May 1, 2022
Content Warning: Police violence
Cops off Campus holds their last meeting of Spring Term
UO has begun a process of auditing its campus police force, but for some a hired consulting agency named Twenty First Century Policing (21CP) leaves the fox guarding the hen house. According to Cops off Campus UO, their own community audit on campus has concluded, “Abolition is our conclusion.” The auditing agency 21CP is primarily composed of former police chiefs and administrators. For Cops off Campus the audit that started in January this year hardly comes close to the type of community review board campus organizers have envisioned. Organizers are also worried that the report will appropriate abolitionist language, and most of all UOPD will have the opportunity to edit the report prior to public release. The $110K audit will in no way obligate the UOPD to follow any of its recommendations. Organizers believe a smokescreen of reform now allows campus authorities to move forward on a suite of half measures. Some of these including Community Service Officers, and various acknowledgments glorifying CAHOOTS and aping its best efforts.

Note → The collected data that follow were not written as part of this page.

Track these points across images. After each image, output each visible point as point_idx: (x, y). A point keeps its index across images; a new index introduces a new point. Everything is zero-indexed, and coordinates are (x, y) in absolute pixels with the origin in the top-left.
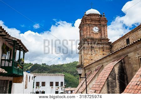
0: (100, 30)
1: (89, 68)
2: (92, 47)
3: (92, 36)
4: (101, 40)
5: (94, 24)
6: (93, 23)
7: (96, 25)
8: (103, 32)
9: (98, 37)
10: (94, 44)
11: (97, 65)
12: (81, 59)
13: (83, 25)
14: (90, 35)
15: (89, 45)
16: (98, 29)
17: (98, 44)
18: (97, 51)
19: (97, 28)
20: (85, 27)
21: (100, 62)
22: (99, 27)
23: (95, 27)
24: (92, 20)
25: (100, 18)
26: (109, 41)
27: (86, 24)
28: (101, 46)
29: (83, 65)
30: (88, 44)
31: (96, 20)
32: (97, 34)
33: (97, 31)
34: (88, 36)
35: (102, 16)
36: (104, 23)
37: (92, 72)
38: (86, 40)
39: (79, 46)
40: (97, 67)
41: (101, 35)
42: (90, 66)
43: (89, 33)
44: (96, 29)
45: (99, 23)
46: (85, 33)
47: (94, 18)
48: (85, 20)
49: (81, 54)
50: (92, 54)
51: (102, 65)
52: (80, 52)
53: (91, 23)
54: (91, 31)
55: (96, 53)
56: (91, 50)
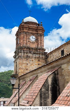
0: (37, 40)
1: (24, 78)
2: (28, 56)
3: (28, 45)
4: (36, 49)
5: (31, 33)
6: (31, 32)
7: (33, 34)
8: (39, 41)
9: (34, 46)
10: (30, 53)
11: (32, 75)
12: (16, 68)
13: (20, 33)
14: (26, 43)
15: (25, 54)
16: (35, 38)
17: (34, 53)
18: (33, 60)
19: (34, 37)
20: (22, 36)
21: (35, 72)
22: (36, 37)
23: (32, 36)
24: (29, 28)
25: (38, 27)
26: (45, 51)
27: (24, 32)
28: (37, 56)
29: (18, 75)
31: (33, 29)
32: (34, 43)
33: (34, 40)
34: (25, 45)
35: (39, 25)
36: (41, 33)
37: (27, 82)
39: (15, 54)
40: (31, 77)
41: (38, 45)
43: (25, 42)
44: (33, 38)
45: (36, 32)
46: (22, 41)
47: (31, 27)
48: (23, 28)
49: (16, 63)
50: (27, 64)
51: (37, 75)
52: (15, 60)
53: (29, 31)
54: (28, 40)
55: (31, 63)
56: (27, 60)
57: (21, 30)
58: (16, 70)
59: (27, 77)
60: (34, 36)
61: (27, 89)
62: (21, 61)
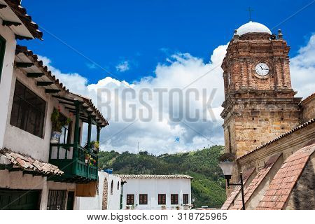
0: (272, 72)
1: (250, 162)
2: (254, 112)
3: (253, 85)
4: (275, 93)
5: (257, 58)
6: (256, 55)
8: (279, 74)
9: (268, 86)
10: (259, 103)
11: (268, 154)
12: (230, 139)
13: (232, 60)
14: (248, 81)
15: (248, 105)
16: (267, 68)
17: (269, 103)
18: (266, 120)
19: (265, 66)
20: (237, 66)
21: (275, 147)
22: (269, 65)
23: (260, 64)
24: (252, 48)
25: (271, 43)
26: (295, 96)
27: (239, 57)
28: (276, 108)
30: (246, 104)
31: (262, 48)
32: (266, 79)
33: (265, 72)
34: (245, 86)
35: (275, 38)
36: (282, 53)
37: (257, 170)
38: (240, 94)
39: (223, 108)
40: (267, 159)
41: (276, 83)
43: (245, 79)
44: (262, 69)
45: (268, 55)
46: (236, 78)
47: (256, 43)
48: (237, 48)
49: (228, 127)
50: (255, 129)
51: (280, 153)
52: (226, 122)
53: (251, 54)
54: (250, 74)
55: (264, 126)
56: (253, 119)
57: (232, 55)
58: (230, 144)
59: (258, 159)
60: (263, 64)
61: (260, 186)
62: (239, 123)
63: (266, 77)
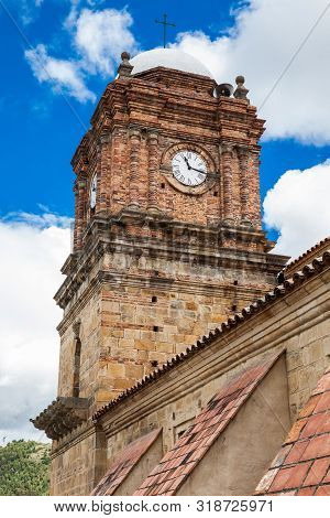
0: (215, 179)
1: (141, 415)
2: (157, 279)
3: (162, 207)
4: (219, 235)
5: (178, 135)
6: (174, 126)
7: (192, 144)
8: (234, 189)
9: (199, 214)
10: (173, 256)
11: (217, 372)
12: (77, 363)
13: (109, 130)
14: (150, 194)
15: (143, 260)
16: (203, 167)
17: (201, 260)
18: (191, 307)
19: (197, 161)
20: (121, 147)
21: (259, 332)
22: (210, 160)
23: (185, 154)
24: (168, 106)
25: (218, 103)
27: (130, 124)
28: (219, 278)
29: (88, 402)
30: (138, 254)
31: (191, 111)
32: (198, 196)
33: (194, 178)
34: (137, 205)
35: (228, 94)
36: (243, 135)
38: (122, 225)
40: (217, 387)
41: (223, 210)
42: (155, 394)
43: (142, 187)
44: (188, 168)
45: (207, 132)
46: (116, 180)
47: (178, 97)
48: (125, 99)
49: (77, 327)
50: (156, 329)
52: (70, 316)
53: (164, 123)
54: (157, 175)
55: (183, 323)
56: (154, 300)
57: (111, 116)
58: (76, 375)
59: (174, 397)
60: (194, 155)
62: (115, 308)
63: (196, 191)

Cops off Campus ends the year with its May 25th public meeting by briefing who they are, where they are, and where they want to be. Over the course of the last year the group has transitioned from its previous iteration as Disarm UO into a stronger abolitionist stance of the Cops Off Campus Coalition. Now branded as Cops Off Campus UO (COC), the group takes a strong anti-capitalist position that opposes the prison industrial complex, colonialism, imperialism, patriarchy, and racism.

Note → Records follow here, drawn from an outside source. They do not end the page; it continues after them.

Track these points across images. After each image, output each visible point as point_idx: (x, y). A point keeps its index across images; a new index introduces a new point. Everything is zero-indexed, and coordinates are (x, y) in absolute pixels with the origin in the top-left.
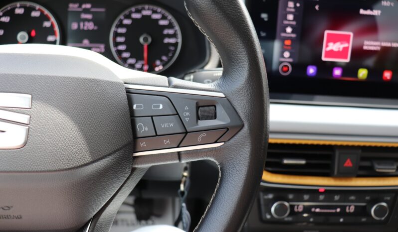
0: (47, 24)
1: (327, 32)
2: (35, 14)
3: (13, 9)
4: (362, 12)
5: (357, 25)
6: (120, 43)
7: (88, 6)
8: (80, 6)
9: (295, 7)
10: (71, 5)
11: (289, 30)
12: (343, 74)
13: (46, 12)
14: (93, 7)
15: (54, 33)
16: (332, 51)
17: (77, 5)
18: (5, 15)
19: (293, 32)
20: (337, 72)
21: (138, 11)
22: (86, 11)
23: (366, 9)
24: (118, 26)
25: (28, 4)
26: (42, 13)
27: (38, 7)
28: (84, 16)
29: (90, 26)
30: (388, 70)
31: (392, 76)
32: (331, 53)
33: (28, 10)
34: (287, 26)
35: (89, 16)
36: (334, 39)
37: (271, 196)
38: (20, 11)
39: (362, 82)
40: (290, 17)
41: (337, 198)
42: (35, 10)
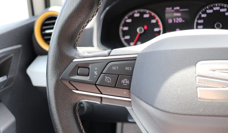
0: (154, 21)
2: (146, 16)
3: (133, 15)
7: (178, 8)
8: (173, 9)
10: (167, 9)
13: (153, 14)
14: (180, 8)
15: (158, 26)
17: (171, 8)
18: (129, 18)
21: (211, 8)
22: (177, 11)
24: (198, 19)
25: (142, 10)
26: (150, 15)
27: (148, 11)
28: (175, 14)
29: (180, 20)
33: (142, 14)
35: (179, 14)
38: (137, 15)
42: (146, 13)
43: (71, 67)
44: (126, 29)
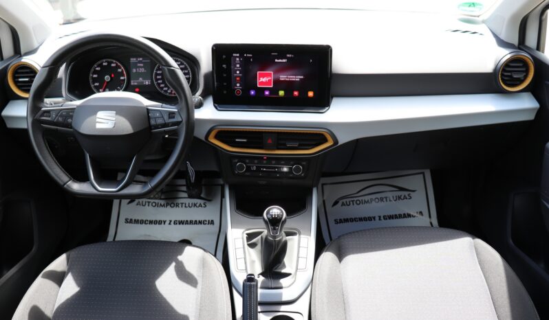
0: (120, 70)
1: (258, 72)
2: (113, 65)
3: (102, 63)
4: (276, 60)
5: (275, 68)
6: (159, 79)
7: (141, 59)
8: (137, 60)
9: (240, 60)
10: (132, 59)
11: (238, 72)
12: (270, 93)
13: (119, 64)
14: (143, 59)
15: (123, 75)
16: (262, 82)
17: (135, 59)
18: (98, 67)
19: (240, 73)
20: (267, 93)
22: (140, 62)
23: (278, 59)
24: (157, 70)
25: (109, 60)
26: (117, 64)
27: (114, 61)
28: (139, 65)
29: (142, 70)
30: (296, 91)
31: (299, 94)
32: (262, 83)
33: (110, 63)
34: (237, 70)
35: (142, 65)
36: (263, 76)
37: (236, 161)
38: (104, 64)
39: (281, 98)
40: (238, 66)
41: (273, 162)
42: (113, 63)
43: (40, 113)
44: (95, 76)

Their presentation opened with an indigenous land acknowledgement that fed directly into their core mission and seamlessly recognized the historical relationship between stolen indigenous land and policing. Reflecting on the history of COC they showed how the group has periodically released information about UOPD’s negative impact in the community. They have demonstrated how the foundation of UO’s police department is built on a program of privatization subsuming the public university system. And they have emphasized how UOPD was only established in 2011, which obliges meeting participants to easily imagine a campus community without policing.
Most importantly the abolitionist stance of the organization allows it to refrain from reformist efforts and compromises with campus administration. Over the course of the last academic year the group has largely been successful in efforts to underline a problematic relationship between Campus Duck Rides and the UOPD. Campus police had largely asserted control over the ride service (Previously called Safe Rides) and Associated Students of University of Oregon (ASUO) were paying 90% of the Duck Rides budget. This created a situation where student activity fees collected by ASUO were being funneled into the UOPD. It now appears that UOPD will no longer control the ride service in the next budget cycle and Transportation Services will take over control of Duck Rides.
Cops Off Campus ended its final Spring term meeting with a workshop asking participants to brainstorm how they would rather spend the UOPD’s eight million dollar budget.